29.11.2011

Arabische Länder: Wirkliche Demokratie kaum zu erwarten

Islaminstitut der Evangelischen Allianz : Wenig Chancen für volle Religionsfreiheit

Arabische Länder: Wirkliche Demokratie kaum zu erwarten

Islaminstitut der Evangelischen Allianz : Wenig Chancen für volle Religionsfreiheit

Bonn (idea) – Auch nach den politischen Umbrüchen in den arabischen Ländern wird es dort kaum wirkliche Demokratie und umfassende Freiheitsrechte geben. Zu dieser Einschätzung kommt der Islamwissenschaftler Carsten Polanz (Bonn) vom Institut für Islamfragen der Evangelischen Allianz in Deutschland, Österreich und der Schweiz in einer Pressemitteilung. Für eine Demokratisierung wäre es nötig, dass die islamische Theologie „das Ideal eines islamischen Staates als Garant der Religion aufgeben und sich für eine freie Zivilgesellschaft und volle Religionsfreiheit aussprechen würde“. „Das scheint derzeit nicht in Sicht zu sein“, so das Fazit von Polanz. Er unterscheidet drei theologische Strömungen in Ländern im arabischen Raum. Sei reichten von der totalen Ablehnung der Demokratie als einer verderblichen Erfindung des Westens über die Nutzung demokratischer Rechte und Freiheiten zur schrittweisen Islamisierung der Gesellschaft bis hin zur Forderung nach einer klaren Trennung von Staat und Religion. Doch gerade Vertreter dieser Anschauung lebten in islamischen Ländern gefährlich und hätten an den großen theologischen Institutionen keinen Einfluss.

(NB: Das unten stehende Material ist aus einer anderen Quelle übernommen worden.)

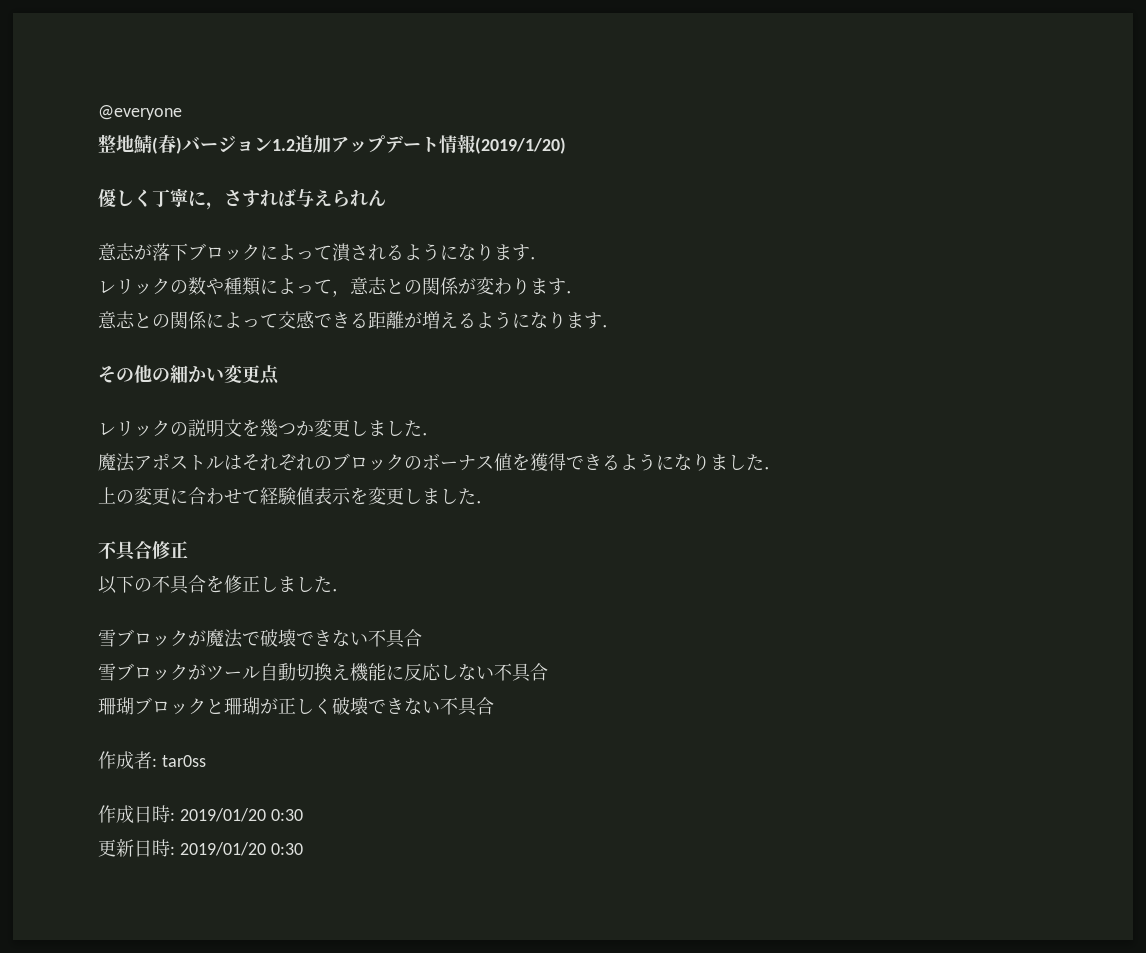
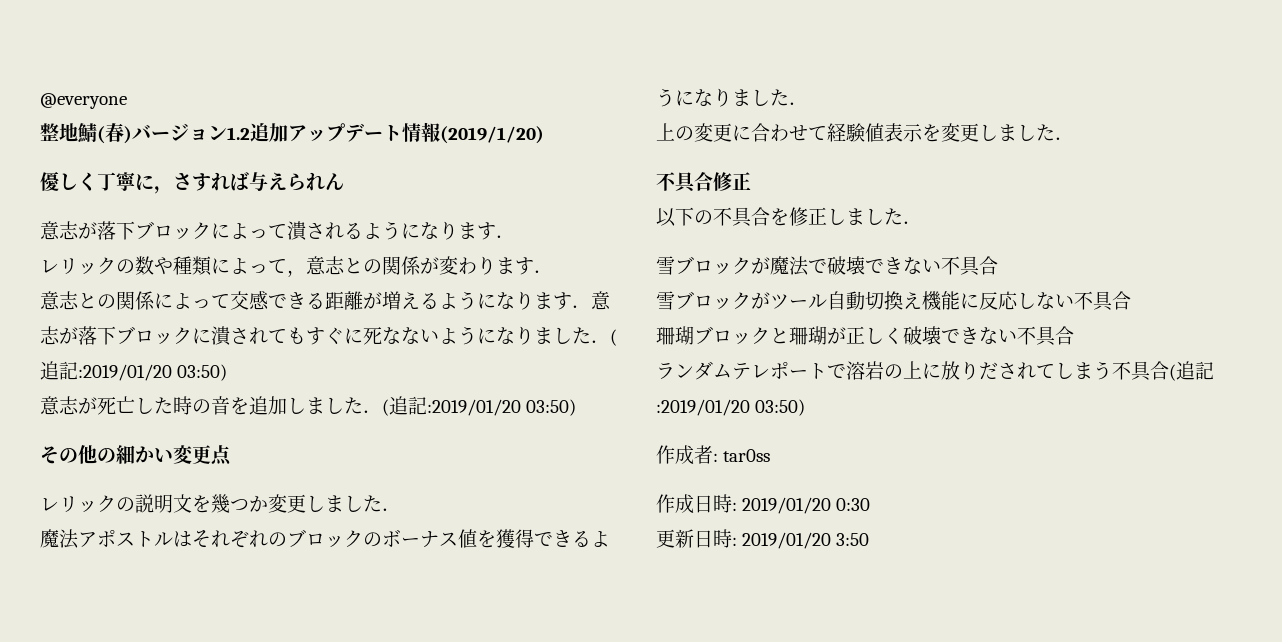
(620, 326) none -> [591,291,611,310] [40,326,617,346] [40,361,228,381] [40,396,577,416] 意志が落下ブロックに潰されてもすぐに死なないようになりました．(追記:2019/01/20 03:50) // 意志が死亡した時の音を追加しました．(追記:2019/01/20 03:50)
(494, 706) none -> [656,361,1214,381] [656,399,806,416] // ランダムテレポートで溶岩の上に放りだされてしまう不具合(追記:2019/01/20 03:50)
[270,843,303,855] 0:30 -> [836,533,870,546] 3:50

Alle Gesetze unter Vorbehalt der Scharia

Einer der bis heute einflussreichsten Vordenker der Muslimbrüder in Ägypten, Sayyid Qutb (1906-1966), habe jedes System abgelehnt, das „auf dem Konzept der Souveränität des Menschen“ basiere. Die Galionsfigur der gemäßigten Islamisten, ägyptische Fernsehprediger und Internetmufti Yusuf al-Quaradawi, will laut Polanz muslimische Vorbehalte gegenüber der Demokratie überwinden, indem er jedes Gesetz, das den Islam widerspreche, „für null und nichtig“ erkläre. „Doch damit hält auch er am Ideal der Einheit von Staat und Religion aus der Zeit Muhammads in Medina fest“, erläutert Polanz. Auch die von diesen Islamisten geforderten Freiheitsrechte stünden unter dem Vorbehalt des islamischen Religionsgesetzes, der Scharia. Polanz verweist darauf, dass es in islamisch geprägten Ländern in den letzten Jahren vereinzelt Reformer gegeben habe. So habe der ägyptische Autor Farag Foda in einem Buch der islamistischen These widersprochen, dass die Anwendung der Scharia eine „sofortige Gesundung der Gesellschaft“ zur Folge haben werde. Doch Foda sei 1992 von radikalen Islamisten ermordet worden. Und Gelehrte der Al-Azhar-Universität in Kairo hätten diese Tat sogar verteidigt, weil die Mörder Foda der von der Scharia vorgesehenen gerechten Strafe zugeführt hätten. Eine Trennung von Kirche und Staat fordere auch der Philosoph Abdulkarim Soroush im Iran. Doch gegen ihn habe der Staat ein Lehr- und Publikationsverbot verlassen. Zuvor seien seine Vorlesungen immer wieder von Schlägertrupps gestürmt worden. Nach Einschätzung von Polanz wünschen sich vermutlich die meisten jungen Leute, die die Revolutionen in Ägypten und Tunesien getragen hätten, einen Zivilstaat. Doch sie seien politisch kaum organisiert und hätten bei Wahlen schlechte Chancen.